This Q&A with Saida Eggerstedt, head of sustainable credit at Schroders, explores impact of first German green bond issuance in September.
First of all, this will help to establish a curve/ benchmark for green bond issuance from other EU national green bonds (so far, there are only French / Dutch / KFW).
Secondly, this gives more transparency to how the government can help different sectors to be more sustainable and support concerns such as improving biodiversity, international cooperation, green innovation and better public awareness, which are harder to foster through private green bonds issuance
Also, the use of the centralised UN Sustainable Development Goals framework in a sovereign context is welcome addition for the wider sustainable finance market.
When fund managers like Schroders meet and analyse German companies, we can use this backdrop to evaluate and actively engage with companies on their sustainability efforts helping them leverage this supportive national policy as demonstrated in this new bond framework.
How appealing are these bonds likely to be to investors in the current Covid-19 climate?
Investors, in general, tend to buy German sovereigns for liquidity and safety due to their high credit rating and stability. Covid-19 has negatively impacted many aspects of the economy, and yet CO2 emissions need to be reduced nonetheless, so green bonds issued by Germany offer an opportunity to move the dial towards Germany’s green agenda while helping foster a sustainable, and more environment friendly economy. This is very appealing.

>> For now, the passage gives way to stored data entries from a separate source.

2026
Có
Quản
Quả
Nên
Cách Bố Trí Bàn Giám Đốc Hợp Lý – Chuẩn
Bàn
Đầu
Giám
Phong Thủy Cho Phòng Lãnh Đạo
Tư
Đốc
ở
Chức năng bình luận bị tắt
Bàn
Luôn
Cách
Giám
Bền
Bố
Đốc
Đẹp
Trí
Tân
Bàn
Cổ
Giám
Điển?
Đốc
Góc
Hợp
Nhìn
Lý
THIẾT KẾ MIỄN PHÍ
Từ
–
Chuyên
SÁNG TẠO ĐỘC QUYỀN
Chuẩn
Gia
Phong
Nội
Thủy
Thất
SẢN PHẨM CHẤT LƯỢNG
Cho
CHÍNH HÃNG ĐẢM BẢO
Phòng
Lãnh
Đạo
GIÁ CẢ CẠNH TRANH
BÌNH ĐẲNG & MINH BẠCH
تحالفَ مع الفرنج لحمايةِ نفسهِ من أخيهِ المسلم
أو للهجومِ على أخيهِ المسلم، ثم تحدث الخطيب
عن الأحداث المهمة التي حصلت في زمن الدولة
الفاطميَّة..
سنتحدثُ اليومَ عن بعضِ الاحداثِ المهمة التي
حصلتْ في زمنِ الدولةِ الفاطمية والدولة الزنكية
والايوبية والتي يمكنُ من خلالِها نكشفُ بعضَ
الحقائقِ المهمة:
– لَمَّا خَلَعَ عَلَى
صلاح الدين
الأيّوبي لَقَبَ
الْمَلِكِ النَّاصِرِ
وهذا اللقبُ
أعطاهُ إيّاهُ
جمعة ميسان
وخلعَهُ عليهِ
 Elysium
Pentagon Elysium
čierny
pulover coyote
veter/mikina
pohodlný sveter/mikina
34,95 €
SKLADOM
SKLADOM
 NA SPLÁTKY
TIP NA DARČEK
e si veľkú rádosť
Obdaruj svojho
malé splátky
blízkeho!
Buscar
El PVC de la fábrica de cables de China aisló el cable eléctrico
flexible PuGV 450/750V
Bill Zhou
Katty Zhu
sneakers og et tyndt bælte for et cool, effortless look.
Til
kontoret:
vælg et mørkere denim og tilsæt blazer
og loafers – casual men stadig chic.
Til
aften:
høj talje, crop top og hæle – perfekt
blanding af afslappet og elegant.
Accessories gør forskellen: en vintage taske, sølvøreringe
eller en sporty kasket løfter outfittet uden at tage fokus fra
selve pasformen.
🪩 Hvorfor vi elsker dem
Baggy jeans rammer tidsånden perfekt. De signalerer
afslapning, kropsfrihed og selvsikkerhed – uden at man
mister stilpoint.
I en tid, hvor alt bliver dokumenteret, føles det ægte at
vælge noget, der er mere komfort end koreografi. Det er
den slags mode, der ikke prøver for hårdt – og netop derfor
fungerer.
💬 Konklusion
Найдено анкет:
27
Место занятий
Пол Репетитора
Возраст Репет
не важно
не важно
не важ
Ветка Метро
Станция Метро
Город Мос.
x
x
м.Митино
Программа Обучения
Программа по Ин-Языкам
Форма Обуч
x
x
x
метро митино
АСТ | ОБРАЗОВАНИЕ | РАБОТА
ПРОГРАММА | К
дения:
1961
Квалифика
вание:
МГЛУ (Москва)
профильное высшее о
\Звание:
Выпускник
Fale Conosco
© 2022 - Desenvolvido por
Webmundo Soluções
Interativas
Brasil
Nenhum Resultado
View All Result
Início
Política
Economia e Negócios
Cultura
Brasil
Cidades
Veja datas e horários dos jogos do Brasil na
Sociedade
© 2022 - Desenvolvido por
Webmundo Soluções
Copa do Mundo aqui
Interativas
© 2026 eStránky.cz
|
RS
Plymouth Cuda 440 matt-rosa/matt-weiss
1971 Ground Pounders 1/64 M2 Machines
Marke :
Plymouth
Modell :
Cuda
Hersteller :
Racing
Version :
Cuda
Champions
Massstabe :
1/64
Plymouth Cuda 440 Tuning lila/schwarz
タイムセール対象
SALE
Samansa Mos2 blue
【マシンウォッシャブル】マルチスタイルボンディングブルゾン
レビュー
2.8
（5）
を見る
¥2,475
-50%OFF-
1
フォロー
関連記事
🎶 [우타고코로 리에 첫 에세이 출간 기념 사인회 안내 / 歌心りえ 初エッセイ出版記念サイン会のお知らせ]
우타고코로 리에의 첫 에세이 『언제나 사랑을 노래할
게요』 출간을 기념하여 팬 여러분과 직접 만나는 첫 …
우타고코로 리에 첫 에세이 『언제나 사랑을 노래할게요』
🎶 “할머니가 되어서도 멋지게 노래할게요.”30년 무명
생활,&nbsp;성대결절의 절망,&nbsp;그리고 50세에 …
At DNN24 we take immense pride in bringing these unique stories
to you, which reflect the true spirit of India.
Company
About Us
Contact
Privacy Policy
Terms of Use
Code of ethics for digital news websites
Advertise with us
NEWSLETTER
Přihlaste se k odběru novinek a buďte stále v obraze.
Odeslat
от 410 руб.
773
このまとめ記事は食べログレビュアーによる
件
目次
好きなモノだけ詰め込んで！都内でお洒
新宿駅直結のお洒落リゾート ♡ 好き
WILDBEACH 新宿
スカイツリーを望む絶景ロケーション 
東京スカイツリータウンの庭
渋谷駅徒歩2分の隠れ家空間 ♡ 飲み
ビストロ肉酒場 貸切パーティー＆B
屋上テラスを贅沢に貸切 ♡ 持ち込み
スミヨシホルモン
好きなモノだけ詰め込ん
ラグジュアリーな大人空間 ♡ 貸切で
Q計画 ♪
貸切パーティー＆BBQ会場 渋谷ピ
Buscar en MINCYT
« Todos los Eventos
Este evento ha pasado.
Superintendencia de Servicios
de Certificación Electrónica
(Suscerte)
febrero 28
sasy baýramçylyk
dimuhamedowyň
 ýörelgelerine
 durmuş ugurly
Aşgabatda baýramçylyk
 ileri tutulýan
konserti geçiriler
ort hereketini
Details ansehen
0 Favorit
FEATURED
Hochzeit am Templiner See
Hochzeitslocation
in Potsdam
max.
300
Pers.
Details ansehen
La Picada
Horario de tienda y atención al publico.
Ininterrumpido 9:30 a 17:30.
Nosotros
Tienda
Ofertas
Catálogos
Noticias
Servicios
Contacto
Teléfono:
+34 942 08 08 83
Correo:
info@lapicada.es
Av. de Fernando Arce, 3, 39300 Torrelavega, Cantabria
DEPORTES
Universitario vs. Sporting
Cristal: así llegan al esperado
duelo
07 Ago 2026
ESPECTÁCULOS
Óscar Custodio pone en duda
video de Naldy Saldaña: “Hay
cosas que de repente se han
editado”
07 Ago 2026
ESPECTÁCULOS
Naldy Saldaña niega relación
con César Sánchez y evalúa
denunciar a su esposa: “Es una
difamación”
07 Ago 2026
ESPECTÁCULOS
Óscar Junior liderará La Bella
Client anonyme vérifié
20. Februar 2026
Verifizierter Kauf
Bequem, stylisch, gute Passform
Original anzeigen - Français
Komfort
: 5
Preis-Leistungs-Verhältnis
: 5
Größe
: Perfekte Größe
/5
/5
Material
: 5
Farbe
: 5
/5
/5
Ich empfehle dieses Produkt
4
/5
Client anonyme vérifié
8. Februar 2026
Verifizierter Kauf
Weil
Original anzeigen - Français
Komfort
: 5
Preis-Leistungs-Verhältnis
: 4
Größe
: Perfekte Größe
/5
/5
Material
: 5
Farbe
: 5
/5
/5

Covid-19 has led to solidarity among politicians and policy makers and priorities have changed for a better sustainable world, so the timing of such issuance is also very apt.
What will be the difference between the newly issued German green bonds and the traditional securities?
These new bonds have a purpose to promote transparency and forward-looking sustainability.
While the industry leadership of Germany is well recognised, the green bond process, the use of proceeds, the reporting of impact and progress on the climate change agenda, nature preservation and green technology fronts – all make these bonds a core holding in a Sustainable benchmark fund.
Taking into account Germany’s plans to become a regular issuer of green bonds, we believe liquidity will improve over time, especially if most of new German issues are green and/or sustainability bonds.